Ouch, this one hurts: Pharma Goes to the Laundry: Public relations and the business of medical education (Carl Elliott. The Hastings Center Report), including some really thought-provoking letters in response. A snip, if you can stand it:


    Not bothered that your doctor's education comes from pharma? Have a look, then, at the "communications" arm of this lucrative business. Here the results are scientific articles, often in peer-reviewed medical journals. The money is laundered in much the same way. Pharma pays the MECC; the MECC puts together the articles; academic physicians are paid to sign onto the articles, and the MECC places the articles in medical journals. Some academics simply sign ghostwritten articles, while others work from a draft supplied by the company. Sticklers for honesty merely take the money and write the articles themselves. Fees vary. Some academics have signed on for as little as $1,000 or $1,500 per article, including the two faculty members at the Medical University of South Carolina who recently "authored" a ghostwritten article on Ritalin for Novartis.5 Others command much higher fees.

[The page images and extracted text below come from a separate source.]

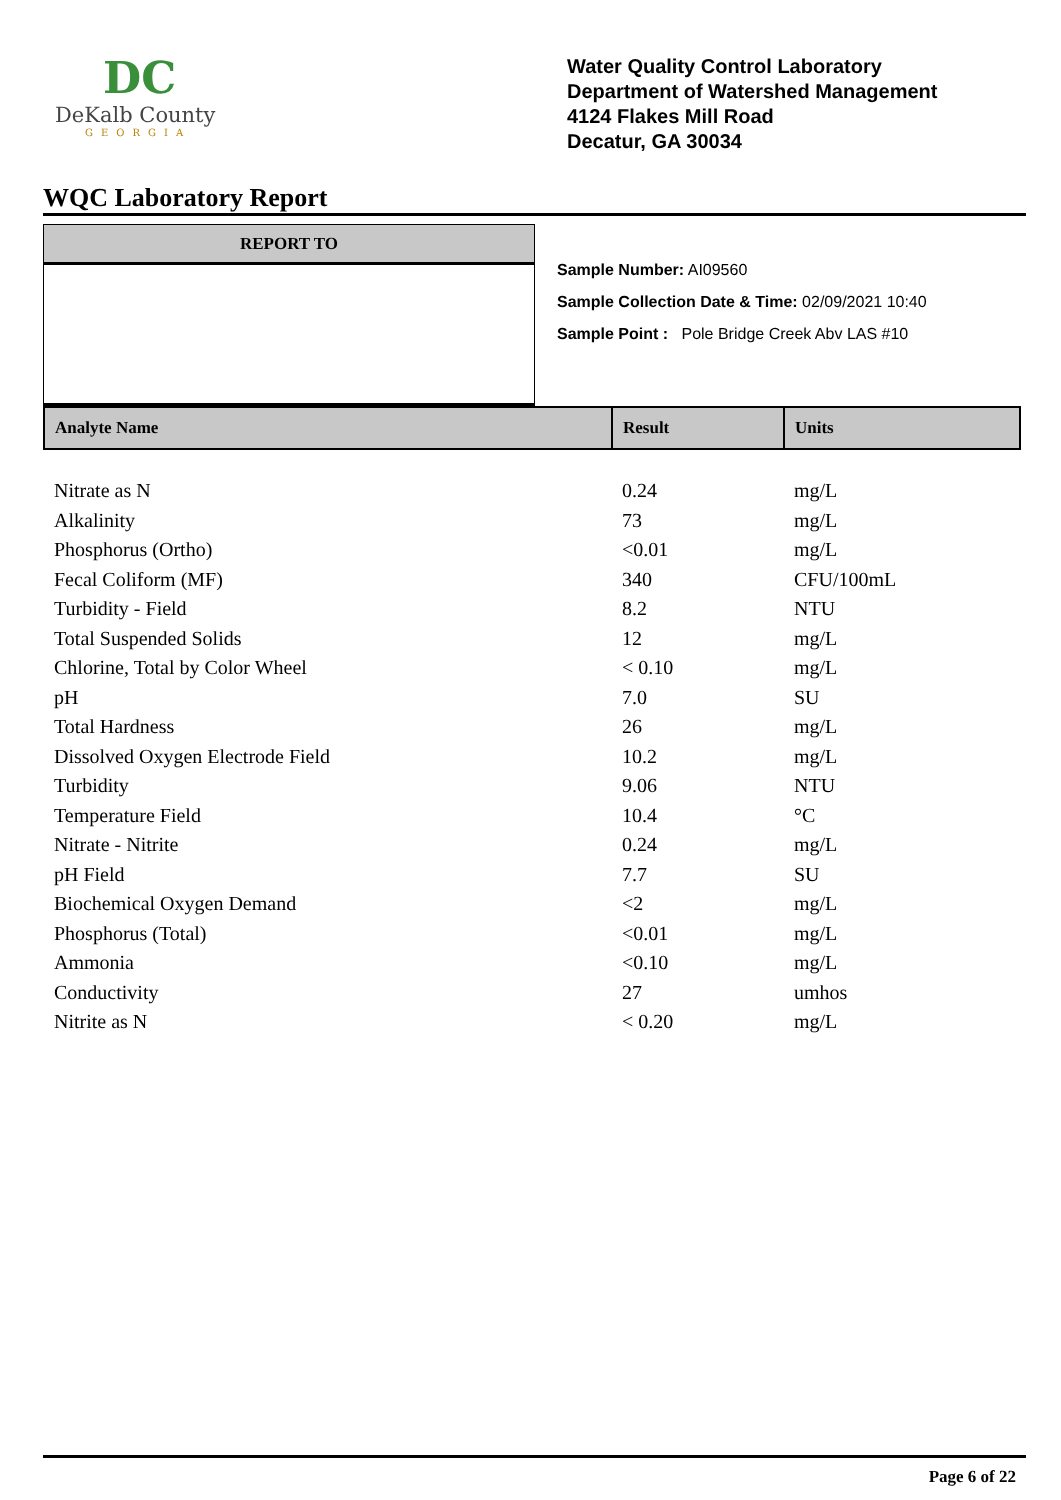DC
DeKalb County
GEORGIA
Water Quality Control Laboratory
Department of Watershed Management
4124 Flakes Mill Road
Decatur, GA 30034
WQC Laboratory Report
REPORT TO
Sample Number: AI09560
Sample Collection Date & Time: 02/09/2021 10:40
Sample Point : Pole Bridge Creek Abv LAS #10
| Analyte Name | Result | Units |
| --- | --- | --- |
| Nitrate as N | 0.24 | mg/L |
| Alkalinity | 73 | mg/L |
| Phosphorus (Ortho) | <0.01 | mg/L |
| Fecal Coliform (MF) | 340 | CFU/100mL |
| Turbidity - Field | 8.2 | NTU |
| Total Suspended Solids | 12 | mg/L |
| Chlorine, Total by Color Wheel | < 0.10 | mg/L |
| pH | 7.0 | SU |
| Total Hardness | 26 | mg/L |
| Dissolved Oxygen Electrode Field | 10.2 | mg/L |
| Turbidity | 9.06 | NTU |
| Temperature Field | 10.4 | °C |
| Nitrate - Nitrite | 0.24 | mg/L |
| pH Field | 7.7 | SU |
| Biochemical Oxygen Demand | <2 | mg/L |
| Phosphorus (Total) | <0.01 | mg/L |
| Ammonia | <0.10 | mg/L |
| Conductivity | 27 | umhos |
| Nitrite as N | < 0.20 | mg/L |
Page 6 of 22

When the debate over second-hand smoke was heating up in the early 1990s, the tobacco industry paid a biostatistician $10,000 to write a single letter to the Journal of 'the American Medical Association.6 Warner Lambert, the maker of Neurontin, a seizure drug, gave a professor at the University of Minnesota over $300,000 to write a textbook on epilepsy.7


    None of this is exactly new. What is new is the magnitude of the phenomenon, which has only become evident through recent litigation. For years, nobody really knew how much of the medical literature was ghostwritten, or even how much had originated from pharma. (Ghosts take care to remain invisible.) The most widely cited article on ghostwriting, published in JAMA in 1998, found evidence of ghostwriting in 11 percent of articles published in six major American medical journals.8 To the uninitiated that figure may sound alarmingly high. But according to a recent study by David Healy and Dinah Cattell in the British Journal of Psychiatry, it may actually be unrealistically low.9



Thanks to Anne Taylor-Vaisey for sharing this one with me, and now you. I just wrapped up an article for the July/August issue of Medical Meetings about all this, and its impact on CME--one of the more interesting articles I've had the pleasure of researching, even if it did leave me feeling slightly nauseated.